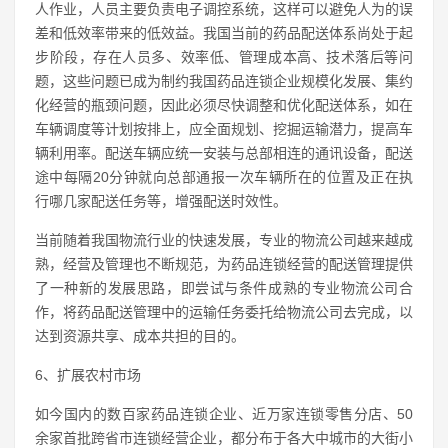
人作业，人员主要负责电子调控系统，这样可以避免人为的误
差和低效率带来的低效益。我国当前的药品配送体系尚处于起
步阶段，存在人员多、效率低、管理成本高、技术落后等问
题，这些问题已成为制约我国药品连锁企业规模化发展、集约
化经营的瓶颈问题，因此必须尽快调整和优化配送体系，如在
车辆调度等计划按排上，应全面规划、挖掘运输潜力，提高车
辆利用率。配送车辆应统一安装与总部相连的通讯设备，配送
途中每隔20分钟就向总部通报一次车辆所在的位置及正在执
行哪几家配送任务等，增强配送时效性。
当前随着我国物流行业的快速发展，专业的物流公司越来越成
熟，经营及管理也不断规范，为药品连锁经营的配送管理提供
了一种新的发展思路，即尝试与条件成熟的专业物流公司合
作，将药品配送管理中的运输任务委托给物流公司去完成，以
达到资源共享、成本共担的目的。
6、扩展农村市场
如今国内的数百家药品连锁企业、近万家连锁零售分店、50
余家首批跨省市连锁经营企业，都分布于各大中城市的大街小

* _Aim of the exercise_
Put the lines above into a Markdown table with the columns "No." and "Line", giving each line its row number. Leave out blank lines and the pictures.

* _Solved exercise_
| No. | Line |
|---|---|
| 1 | 人作业，人员主要负责电子调控系统，这样可以避免人为的误 |
| 2 | 差和低效率带来的低效益。我国当前的药品配送体系尚处于起 |
| 3 | 步阶段，存在人员多、效率低、管理成本高、技术落后等问 |
| 4 | 题，这些问题已成为制约我国药品连锁企业规模化发展、集约 |
| 5 | 化经营的瓶颈问题，因此必须尽快调整和优化配送体系，如在 |
| 6 | 车辆调度等计划按排上，应全面规划、挖掘运输潜力，提高车 |
| 7 | 辆利用率。配送车辆应统一安装与总部相连的通讯设备，配送 |
| 8 | 途中每隔20分钟就向总部通报一次车辆所在的位置及正在执 |
| 9 | 行哪几家配送任务等，增强配送时效性。 |
| 10 | 当前随着我国物流行业的快速发展，专业的物流公司越来越成 |
| 11 | 熟，经营及管理也不断规范，为药品连锁经营的配送管理提供 |
| 12 | 了一种新的发展思路，即尝试与条件成熟的专业物流公司合 |
| 13 | 作，将药品配送管理中的运输任务委托给物流公司去完成，以 |
| 14 | 达到资源共享、成本共担的目的。 |
| 15 | 6、扩展农村市场 |
| 16 | 如今国内的数百家药品连锁企业、近万家连锁零售分店、50 |
| 17 | 余家首批跨省市连锁经营企业，都分布于各大中城市的大街小 |